I have a (pretty large, think 10e7 Rows) DataFrame from which i filter elements based on some property
val res = data.filter(data(FieldNames.myValue) === 2).select(pk.name, FieldName.myValue)
My DataFrame has n Partitions data.rdd.getNumPartitions
Now i want to know from which partition my rows originated. I am aware that I could just iterate through all partitions with something like this
val temp = res.first() //or foreach, this is just an example
data.foreachPartition(f => {
f.exists(row => row.get(0)==temp.get(0))
//my code here
}) //compare PKs
or data.rdd.mapPartitionsWithIndex((idx, f) => ...)

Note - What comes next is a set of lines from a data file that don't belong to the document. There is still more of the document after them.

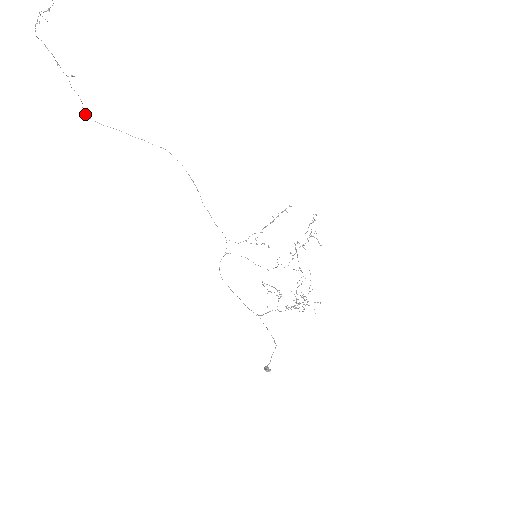
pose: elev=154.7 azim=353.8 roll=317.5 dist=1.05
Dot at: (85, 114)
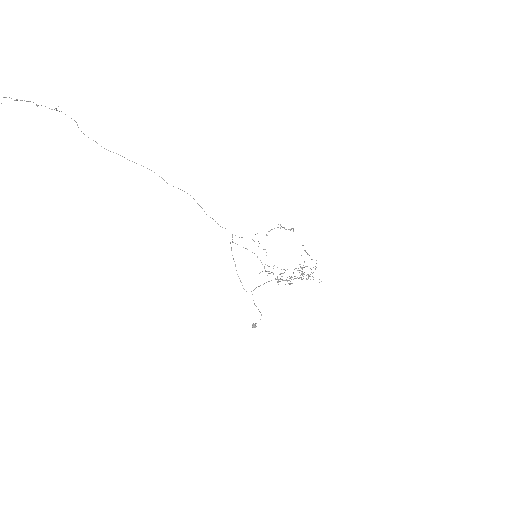
Dot at: (83, 133)
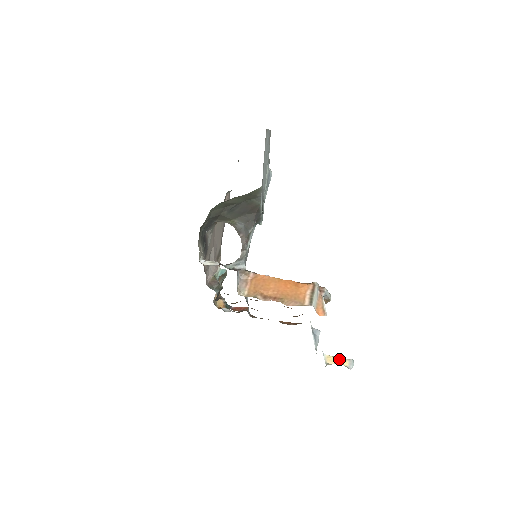
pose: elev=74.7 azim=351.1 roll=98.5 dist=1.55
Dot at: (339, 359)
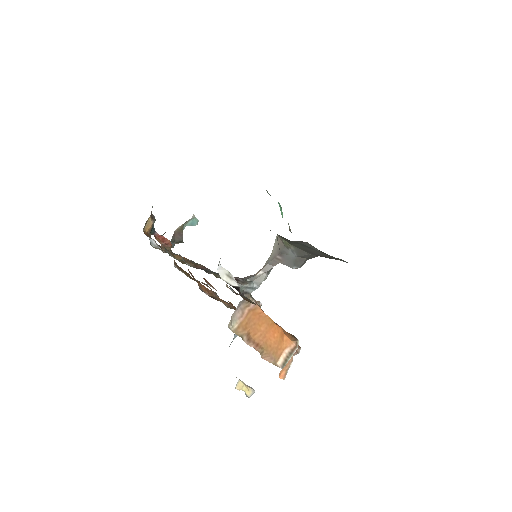
Dot at: (247, 388)
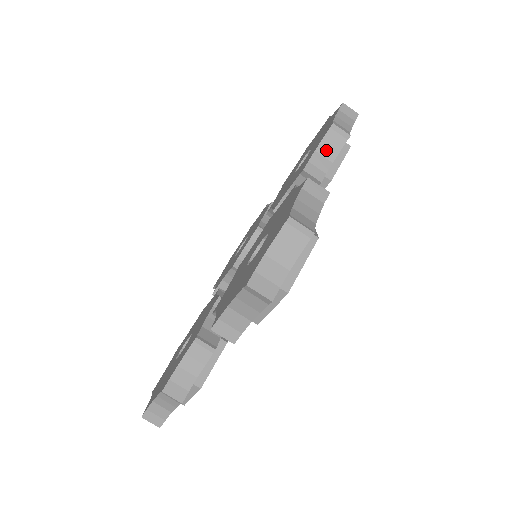
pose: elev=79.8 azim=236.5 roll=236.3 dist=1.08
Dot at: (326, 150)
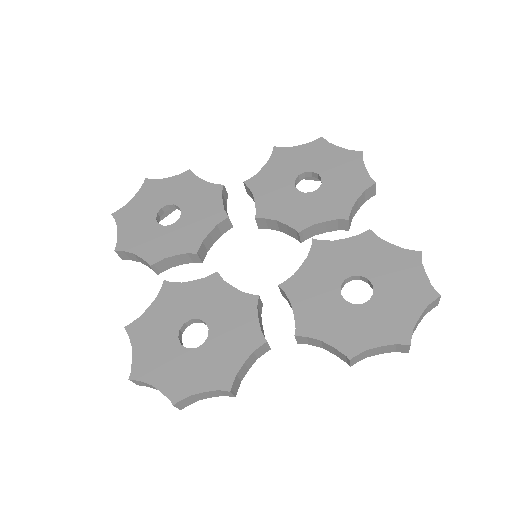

However, this seems excessive and also not very performant if my results and my DataFrame becomes large.
Is there a Spark-way to do this after i've performed the filter()-operation?
Or alternatively, is there a way to rewrite/ an alternative to the filter()-statement so that it returns the origin of the row?
I could also save the partition location in my DataFrame and update that on repartitioning, but i'd rather do it in a spark-way
(The only similar question i found was here, and neither the question nor the comment is very helpful. I also found this which might be similar but not the same)
Thanks in advance for any help/pointers and i apologize if i missed a question similar to mine that has been answered already.